Spin and bias are prevalent in a high percentage of published studies about randomized, clinical trials of breast cancer treatments, according to research published in Annals of Oncology.
Randomized phase 3 studies are designed to detect or rule out clinically important differences between experimental and control groups. Bias in reporting of clinical trials can create false perceptions of an experimental drug’s efficacy and safety.
In the current study, researchers hypothesized that — despite guidelines created to diminish spin and bias in reporting of phase 3 clinical trials — both would remain common in published studies.
Francisco Emilio Vera-Badillo, MSc, clinical research fellow in the division of medical oncology and hematology at Princess Margaret Hospital and University of Toronto, and colleagues identified all 164 randomized controlled phase 3 studies related to breast cancer published between January 1995 and August 2011.
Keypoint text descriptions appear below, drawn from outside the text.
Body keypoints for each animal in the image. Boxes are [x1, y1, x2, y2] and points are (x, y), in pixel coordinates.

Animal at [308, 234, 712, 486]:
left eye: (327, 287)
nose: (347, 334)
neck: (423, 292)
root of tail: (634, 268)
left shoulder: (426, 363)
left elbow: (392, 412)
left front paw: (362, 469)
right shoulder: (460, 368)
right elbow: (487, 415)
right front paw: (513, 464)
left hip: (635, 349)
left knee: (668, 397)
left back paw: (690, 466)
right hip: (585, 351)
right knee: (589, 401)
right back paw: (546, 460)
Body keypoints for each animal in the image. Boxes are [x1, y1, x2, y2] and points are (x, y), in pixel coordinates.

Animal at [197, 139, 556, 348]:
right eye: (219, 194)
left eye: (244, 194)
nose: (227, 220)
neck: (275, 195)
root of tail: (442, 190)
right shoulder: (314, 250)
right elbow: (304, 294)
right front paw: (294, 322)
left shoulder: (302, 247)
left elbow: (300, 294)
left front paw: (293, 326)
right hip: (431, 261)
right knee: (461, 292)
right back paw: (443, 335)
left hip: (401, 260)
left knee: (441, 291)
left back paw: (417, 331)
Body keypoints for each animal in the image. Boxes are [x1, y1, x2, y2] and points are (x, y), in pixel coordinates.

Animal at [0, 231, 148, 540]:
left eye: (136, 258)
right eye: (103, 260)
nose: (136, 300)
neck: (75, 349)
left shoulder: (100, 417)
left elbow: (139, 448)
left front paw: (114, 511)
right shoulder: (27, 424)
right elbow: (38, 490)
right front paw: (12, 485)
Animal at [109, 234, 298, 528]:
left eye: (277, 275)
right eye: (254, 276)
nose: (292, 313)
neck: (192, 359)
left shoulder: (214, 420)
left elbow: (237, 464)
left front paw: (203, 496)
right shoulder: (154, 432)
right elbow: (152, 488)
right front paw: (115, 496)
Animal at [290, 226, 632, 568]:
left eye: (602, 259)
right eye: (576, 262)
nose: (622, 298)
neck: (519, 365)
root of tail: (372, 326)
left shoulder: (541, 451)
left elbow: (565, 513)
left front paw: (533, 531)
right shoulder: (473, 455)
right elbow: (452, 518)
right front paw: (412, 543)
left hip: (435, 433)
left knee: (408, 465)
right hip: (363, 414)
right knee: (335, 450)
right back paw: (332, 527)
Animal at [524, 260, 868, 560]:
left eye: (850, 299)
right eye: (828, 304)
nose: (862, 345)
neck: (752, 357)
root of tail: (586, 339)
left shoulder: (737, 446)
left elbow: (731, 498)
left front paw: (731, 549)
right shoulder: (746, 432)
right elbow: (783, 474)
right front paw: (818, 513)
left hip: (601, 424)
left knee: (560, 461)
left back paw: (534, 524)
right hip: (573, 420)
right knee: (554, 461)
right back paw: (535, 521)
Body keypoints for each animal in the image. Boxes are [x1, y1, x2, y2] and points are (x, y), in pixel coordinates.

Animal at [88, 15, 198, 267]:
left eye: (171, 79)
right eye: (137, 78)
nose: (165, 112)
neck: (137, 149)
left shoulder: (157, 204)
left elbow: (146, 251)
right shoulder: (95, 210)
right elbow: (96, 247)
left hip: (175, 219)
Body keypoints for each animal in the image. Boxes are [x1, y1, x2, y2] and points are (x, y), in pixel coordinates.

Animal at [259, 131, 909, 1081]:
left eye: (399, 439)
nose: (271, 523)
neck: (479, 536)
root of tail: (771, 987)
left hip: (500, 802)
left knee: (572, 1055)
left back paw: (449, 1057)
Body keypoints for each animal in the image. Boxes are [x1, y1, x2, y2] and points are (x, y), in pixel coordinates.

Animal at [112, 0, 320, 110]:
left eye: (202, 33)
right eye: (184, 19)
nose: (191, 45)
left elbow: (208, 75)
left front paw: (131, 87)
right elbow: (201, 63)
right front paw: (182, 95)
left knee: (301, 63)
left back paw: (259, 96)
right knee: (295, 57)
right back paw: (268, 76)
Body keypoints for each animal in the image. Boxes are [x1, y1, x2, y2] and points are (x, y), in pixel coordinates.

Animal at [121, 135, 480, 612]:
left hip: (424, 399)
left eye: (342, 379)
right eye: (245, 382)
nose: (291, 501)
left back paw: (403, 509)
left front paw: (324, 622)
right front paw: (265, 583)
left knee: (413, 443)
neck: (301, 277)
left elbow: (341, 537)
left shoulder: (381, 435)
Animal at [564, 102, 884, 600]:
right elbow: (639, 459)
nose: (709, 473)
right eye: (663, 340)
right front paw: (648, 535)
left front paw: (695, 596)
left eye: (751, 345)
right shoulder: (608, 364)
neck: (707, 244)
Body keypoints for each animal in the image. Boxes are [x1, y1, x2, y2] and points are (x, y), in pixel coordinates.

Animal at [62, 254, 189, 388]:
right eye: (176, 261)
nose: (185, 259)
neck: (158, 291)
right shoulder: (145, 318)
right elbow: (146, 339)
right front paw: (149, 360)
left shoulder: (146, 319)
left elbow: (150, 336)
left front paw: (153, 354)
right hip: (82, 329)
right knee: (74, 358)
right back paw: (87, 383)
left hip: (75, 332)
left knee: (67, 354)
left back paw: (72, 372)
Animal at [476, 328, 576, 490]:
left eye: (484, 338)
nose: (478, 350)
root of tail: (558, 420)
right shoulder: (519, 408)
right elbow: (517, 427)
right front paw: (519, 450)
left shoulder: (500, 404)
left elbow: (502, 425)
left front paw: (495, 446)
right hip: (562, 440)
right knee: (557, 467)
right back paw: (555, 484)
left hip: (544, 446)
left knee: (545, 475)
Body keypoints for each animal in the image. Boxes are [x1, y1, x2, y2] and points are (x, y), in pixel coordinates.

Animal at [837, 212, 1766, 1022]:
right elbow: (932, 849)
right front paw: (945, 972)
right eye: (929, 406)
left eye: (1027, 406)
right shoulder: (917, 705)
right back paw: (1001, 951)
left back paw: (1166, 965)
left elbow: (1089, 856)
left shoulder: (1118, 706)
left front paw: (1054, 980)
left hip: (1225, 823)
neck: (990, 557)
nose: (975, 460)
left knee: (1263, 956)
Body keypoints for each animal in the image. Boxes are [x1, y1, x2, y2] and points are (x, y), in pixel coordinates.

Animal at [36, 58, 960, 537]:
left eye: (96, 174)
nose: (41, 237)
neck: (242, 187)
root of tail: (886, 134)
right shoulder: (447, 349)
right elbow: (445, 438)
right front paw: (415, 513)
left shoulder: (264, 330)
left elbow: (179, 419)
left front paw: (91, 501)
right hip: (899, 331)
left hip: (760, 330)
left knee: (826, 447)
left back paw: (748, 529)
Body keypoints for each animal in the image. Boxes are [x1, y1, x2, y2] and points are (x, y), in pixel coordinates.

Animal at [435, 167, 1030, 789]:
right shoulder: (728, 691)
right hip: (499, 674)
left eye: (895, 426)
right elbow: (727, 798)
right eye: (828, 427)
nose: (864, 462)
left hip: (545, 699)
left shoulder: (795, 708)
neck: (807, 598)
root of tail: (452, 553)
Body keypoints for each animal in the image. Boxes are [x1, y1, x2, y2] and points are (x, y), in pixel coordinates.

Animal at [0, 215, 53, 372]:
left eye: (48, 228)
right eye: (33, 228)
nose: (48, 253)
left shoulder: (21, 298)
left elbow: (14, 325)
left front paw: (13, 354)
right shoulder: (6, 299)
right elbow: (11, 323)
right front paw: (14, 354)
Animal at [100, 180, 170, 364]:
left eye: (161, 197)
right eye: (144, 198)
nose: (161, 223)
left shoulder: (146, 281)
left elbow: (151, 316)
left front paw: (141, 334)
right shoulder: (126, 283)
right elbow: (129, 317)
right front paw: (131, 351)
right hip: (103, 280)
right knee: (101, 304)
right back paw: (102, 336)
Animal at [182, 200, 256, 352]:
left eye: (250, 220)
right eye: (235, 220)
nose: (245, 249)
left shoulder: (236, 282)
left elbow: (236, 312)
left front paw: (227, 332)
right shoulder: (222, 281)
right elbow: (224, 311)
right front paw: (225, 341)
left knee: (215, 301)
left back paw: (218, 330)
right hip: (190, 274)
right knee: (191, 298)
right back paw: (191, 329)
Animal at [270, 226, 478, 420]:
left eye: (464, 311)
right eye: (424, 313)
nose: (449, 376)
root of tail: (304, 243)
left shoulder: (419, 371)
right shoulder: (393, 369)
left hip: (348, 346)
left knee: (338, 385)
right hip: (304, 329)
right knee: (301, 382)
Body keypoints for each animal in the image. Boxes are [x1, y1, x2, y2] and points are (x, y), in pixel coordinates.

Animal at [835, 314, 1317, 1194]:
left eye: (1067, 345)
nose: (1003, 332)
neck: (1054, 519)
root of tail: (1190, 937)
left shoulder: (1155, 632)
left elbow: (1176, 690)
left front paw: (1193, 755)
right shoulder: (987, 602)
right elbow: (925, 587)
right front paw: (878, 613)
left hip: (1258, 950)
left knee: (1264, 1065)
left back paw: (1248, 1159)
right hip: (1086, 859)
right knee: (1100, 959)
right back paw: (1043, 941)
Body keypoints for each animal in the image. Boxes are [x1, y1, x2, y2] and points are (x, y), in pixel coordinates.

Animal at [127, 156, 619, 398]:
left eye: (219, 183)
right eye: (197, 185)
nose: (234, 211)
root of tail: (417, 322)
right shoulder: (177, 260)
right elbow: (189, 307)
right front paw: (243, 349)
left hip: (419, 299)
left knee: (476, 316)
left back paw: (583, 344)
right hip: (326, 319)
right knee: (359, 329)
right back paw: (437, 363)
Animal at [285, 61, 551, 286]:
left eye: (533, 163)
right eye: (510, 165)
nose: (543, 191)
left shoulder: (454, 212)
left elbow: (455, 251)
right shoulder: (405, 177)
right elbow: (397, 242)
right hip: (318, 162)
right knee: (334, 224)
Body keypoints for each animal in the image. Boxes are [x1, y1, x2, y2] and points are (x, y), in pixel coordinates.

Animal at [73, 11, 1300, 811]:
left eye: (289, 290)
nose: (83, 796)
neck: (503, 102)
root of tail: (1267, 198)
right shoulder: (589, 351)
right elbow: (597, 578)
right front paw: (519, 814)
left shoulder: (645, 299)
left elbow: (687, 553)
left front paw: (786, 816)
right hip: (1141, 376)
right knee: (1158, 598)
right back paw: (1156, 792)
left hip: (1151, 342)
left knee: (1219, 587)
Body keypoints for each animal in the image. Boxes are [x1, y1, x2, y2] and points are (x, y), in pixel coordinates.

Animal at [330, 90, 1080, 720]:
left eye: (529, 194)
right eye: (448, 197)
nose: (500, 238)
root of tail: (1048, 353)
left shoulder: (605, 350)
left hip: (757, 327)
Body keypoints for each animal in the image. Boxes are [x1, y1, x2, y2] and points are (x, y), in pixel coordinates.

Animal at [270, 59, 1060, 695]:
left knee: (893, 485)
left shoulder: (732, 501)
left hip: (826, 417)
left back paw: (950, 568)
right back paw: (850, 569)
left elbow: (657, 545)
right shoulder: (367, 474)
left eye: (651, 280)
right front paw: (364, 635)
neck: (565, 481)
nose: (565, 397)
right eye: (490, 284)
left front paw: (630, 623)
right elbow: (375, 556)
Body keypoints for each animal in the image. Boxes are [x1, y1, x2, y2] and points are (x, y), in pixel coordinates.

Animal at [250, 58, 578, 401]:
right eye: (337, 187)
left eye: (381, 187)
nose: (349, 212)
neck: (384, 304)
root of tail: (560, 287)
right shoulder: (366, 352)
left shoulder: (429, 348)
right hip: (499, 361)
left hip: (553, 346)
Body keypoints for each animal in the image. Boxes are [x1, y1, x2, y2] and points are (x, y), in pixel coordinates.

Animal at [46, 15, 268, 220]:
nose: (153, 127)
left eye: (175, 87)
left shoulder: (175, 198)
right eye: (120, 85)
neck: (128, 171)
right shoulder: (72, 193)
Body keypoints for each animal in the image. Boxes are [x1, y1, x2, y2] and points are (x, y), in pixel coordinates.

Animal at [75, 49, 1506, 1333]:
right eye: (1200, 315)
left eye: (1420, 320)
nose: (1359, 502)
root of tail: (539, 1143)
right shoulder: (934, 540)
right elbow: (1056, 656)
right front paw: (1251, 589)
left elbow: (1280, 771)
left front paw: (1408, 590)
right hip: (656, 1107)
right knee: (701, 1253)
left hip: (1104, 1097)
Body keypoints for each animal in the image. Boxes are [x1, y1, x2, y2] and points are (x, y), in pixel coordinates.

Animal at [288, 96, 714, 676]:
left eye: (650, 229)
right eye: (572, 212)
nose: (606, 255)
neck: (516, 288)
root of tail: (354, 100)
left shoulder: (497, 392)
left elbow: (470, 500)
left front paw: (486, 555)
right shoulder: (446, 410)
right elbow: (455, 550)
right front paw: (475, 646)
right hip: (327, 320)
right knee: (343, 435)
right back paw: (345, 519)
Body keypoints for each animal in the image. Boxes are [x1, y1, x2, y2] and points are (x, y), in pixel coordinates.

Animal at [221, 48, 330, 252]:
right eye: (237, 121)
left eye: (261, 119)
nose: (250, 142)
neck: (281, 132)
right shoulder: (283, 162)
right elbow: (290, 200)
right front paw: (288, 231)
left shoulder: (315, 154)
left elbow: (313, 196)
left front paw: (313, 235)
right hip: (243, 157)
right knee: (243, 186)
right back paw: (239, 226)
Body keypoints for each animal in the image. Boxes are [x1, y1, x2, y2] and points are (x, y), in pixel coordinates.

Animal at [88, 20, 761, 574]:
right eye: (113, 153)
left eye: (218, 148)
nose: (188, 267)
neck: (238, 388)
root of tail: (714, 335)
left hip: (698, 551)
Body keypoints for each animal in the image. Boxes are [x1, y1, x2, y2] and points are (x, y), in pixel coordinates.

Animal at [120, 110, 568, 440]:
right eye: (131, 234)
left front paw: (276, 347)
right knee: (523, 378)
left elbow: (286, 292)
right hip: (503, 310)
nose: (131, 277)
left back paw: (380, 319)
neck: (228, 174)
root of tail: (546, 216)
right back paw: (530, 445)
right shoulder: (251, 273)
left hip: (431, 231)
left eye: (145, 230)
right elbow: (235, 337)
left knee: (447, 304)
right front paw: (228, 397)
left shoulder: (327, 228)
Vera-Badillo and colleagues defined bias as “inappropriate reporting of the primary endpoint and toxicity, with emphasis on reporting of these outcomes in the abstract.”
They defined spin as “the use of words in the concluding statement of the abstract to suggest that a trial with a negative primary endpoint was positive based on some apparent benefit shown in one or more secondary endpoints.”
The prevalence of spin and bias in reporting the primary endpoint of the study served as this study’s primary analysis.
Study results showed that 54 trials (32.9%) were reported as positive despite the fact the researchers involved did not find a statistically significant difference in the primary endpoint.
“These reports were biased and used spin in attempts to conceal that bias,” Vera-Badillo and colleagues wrote.
When researchers only examined trials with no significant difference in the primary endpoint between study arms (n=92), the incidence of bias increased to 59%.
Ian F. Tannock
“Better and more accurate reporting are urgently needed,” Ian F. Tannock, MD, PhD, DSc, FRCPC, medical oncologist in the division of medical oncology and hematology at the Princess Margaret Hospital and University of Toronto, said in a press release. “Journal editors and reviewers, who give their expertise on the topic, are very important in ensuring this happens. However, readers also need to critically appraise reports in order to detect potential bias. We believe guidelines are necessary to improve the reporting of both efficacy and toxicity.”
A total of 110 papers (67%) met the researchers’ definition of biased reporting of toxicity, according to investigators.
Researchers observed a significant association between biased reporting of toxicity and observation of a statistically significant difference in the arms for the primary endpoint (P=.044).
A trial’s side effects were likely under-reported if the drug showed a benefit, the researchers wrote.
“A possible explanation for this could be that investigators, sponsors or both prefer to focus on the efficacy of the experimental treatment and downplay toxicity to make the results look more attractive,” Vera-Badillo said in a press release.
Of the studies included in the analysis, 103 reported funding from industry partners, 32 reported funding by academic or government grants and 29 did not report the source of funding for their trials.
The source of funding was not associated with bias or spin, according to study results.
“Bias in the reporting of efficacy and toxicity remains prevalent,” Vera-Badillo and colleagues concluded. “Clinicians, reviewers, journal editors and regulators should apply a critical eye to trial reports and be wary of the possibility of biased reporting. Guidelines are necessary to improve the reporting of both efficacy and toxicity.”
Disclosure: Vera-Badillo reports no relevant financial disclosures.